Das ändert sich jedoch als sie Ruben trifft, der durch einen Unfall sein Augenlicht verloren hat, dafür aber im Gegensatz zu anderen Menschen nun in der Lage ist mit den Postmortalen, die er wegen seiner Blindheit vermutlich für gewöhnliche, wenn auch etwas merkwürdige, Leute hält, zu kommunizieren und sich mit ihnen zu unterhalten. Er kann sie zwar nicht sehen, doch zumindest hören. Von ihm erfährt Alisik, dass der Friedhof bald planiert und anschließend ein Einkaufszentrum darauf errichtet werden soll, was für die Zombies zu einem Problem werden könnte. Durch die kurzen Interludien erhält man als Leser dann noch ein paar mehr Details dazu.
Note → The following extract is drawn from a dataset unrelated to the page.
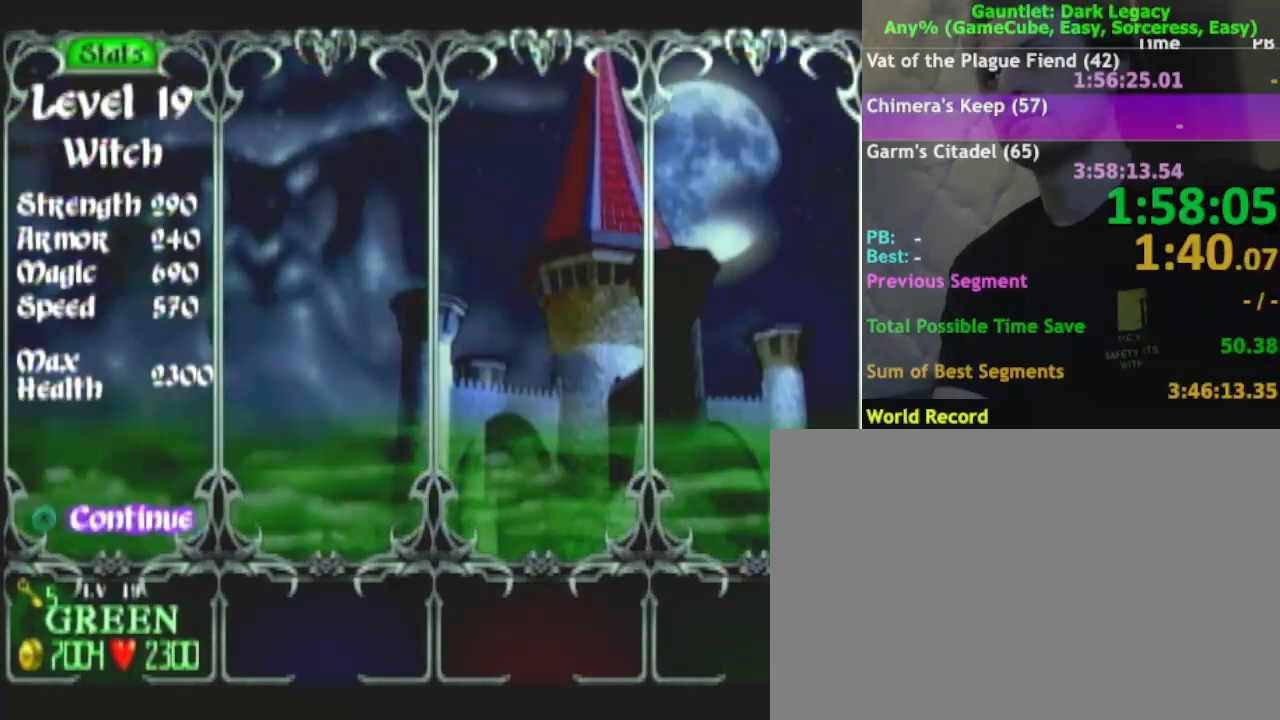
{"buttons": ["A"], "left_stick": "center", "right_stick": "center", "events": [[33, "A", "up"], [483, "A", "down"]]}
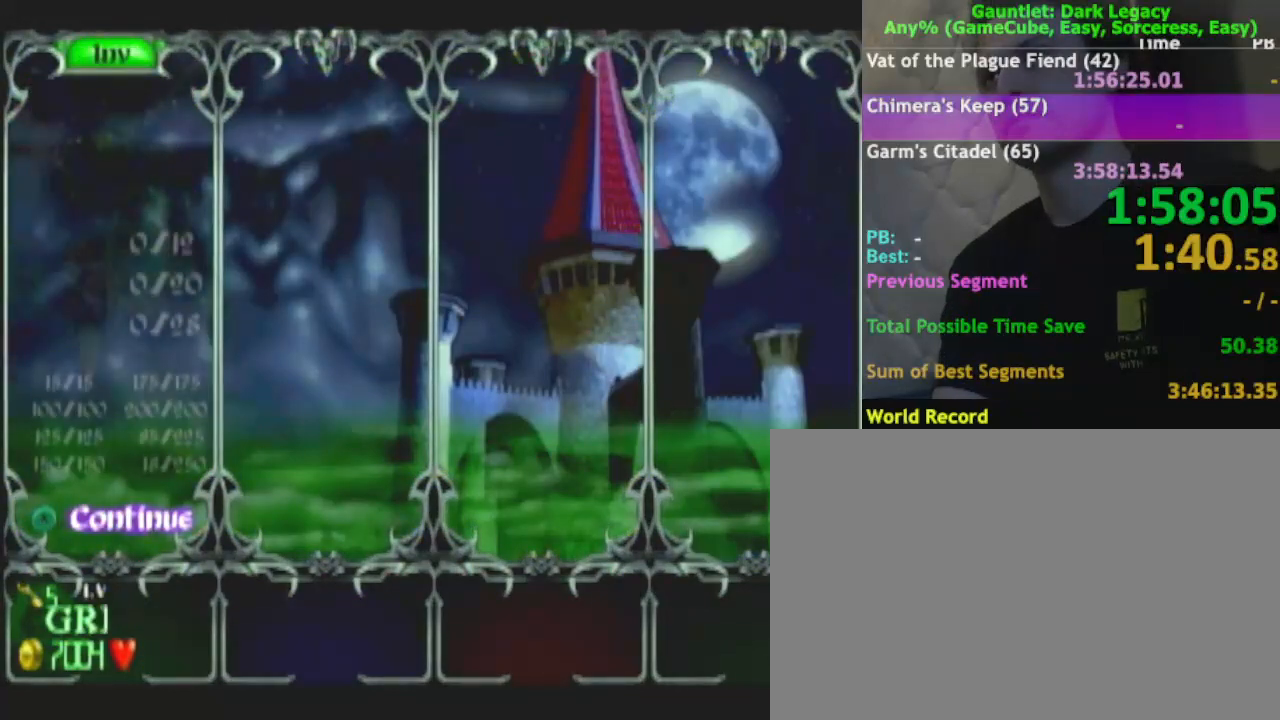
{"buttons": [], "left_stick": "center", "right_stick": "center", "events": [[50, "A", "up"]]}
Alisik soll Ruben dabei helfen in das Haus des Mannes einzubrechen, der die Schuld an seinem Unfall trägt und seitdem spurlos verschwunden ist. Es scheint sich dabei um denselben Mann zu handeln, dem das Bauunternehmen gehört, welches für die Planierung des Friedhofs zuständig ist.
Im ersten Band merkt man noch nicht allzu viel davon, aber es ist durchaus denkbar, dass sich zwischen Ruben und Alisik im späteren Verlauf bzw. in den folgenden Bänden eine Liebesgeschichte entwickelt.
Die anderen Postmortalen, die zusammen mit Alisik auf dem Friedhof hausen, sind alle sehr unterschiedlich und zudem ganz individuell gestaltet, wodurch sie sich schon optisch gut voneinander abheben. Darüber hinaus hat jeder von ihnen seinen ganz eigenen, interessanten Charakter. Man findet gern mehr über sie heraus und ist erfreut, wenigstens in Bezug auf eine dieser Figur mehr über deren Vergangenheit zu erfahren und warum sie vielleicht nicht in die Lichtwelt kommt.
Trotz der trostlosen Grundstimmung sind mitunter auch lustige Szenen vorhanden, die einen zum Schmunzeln bringen. Besonders schön ist des Weiteren, dass ein realer, deutscher Ort als Schauplatz für die Geschichte gewählt wurde und man anhand der Skyline, beispielsweise dem Fernsehturm, sofort erkennt, wo diese spielt, nämlich in Berlin. Dadurch entsteht eine viel stärkere Bindung zum Geschehen.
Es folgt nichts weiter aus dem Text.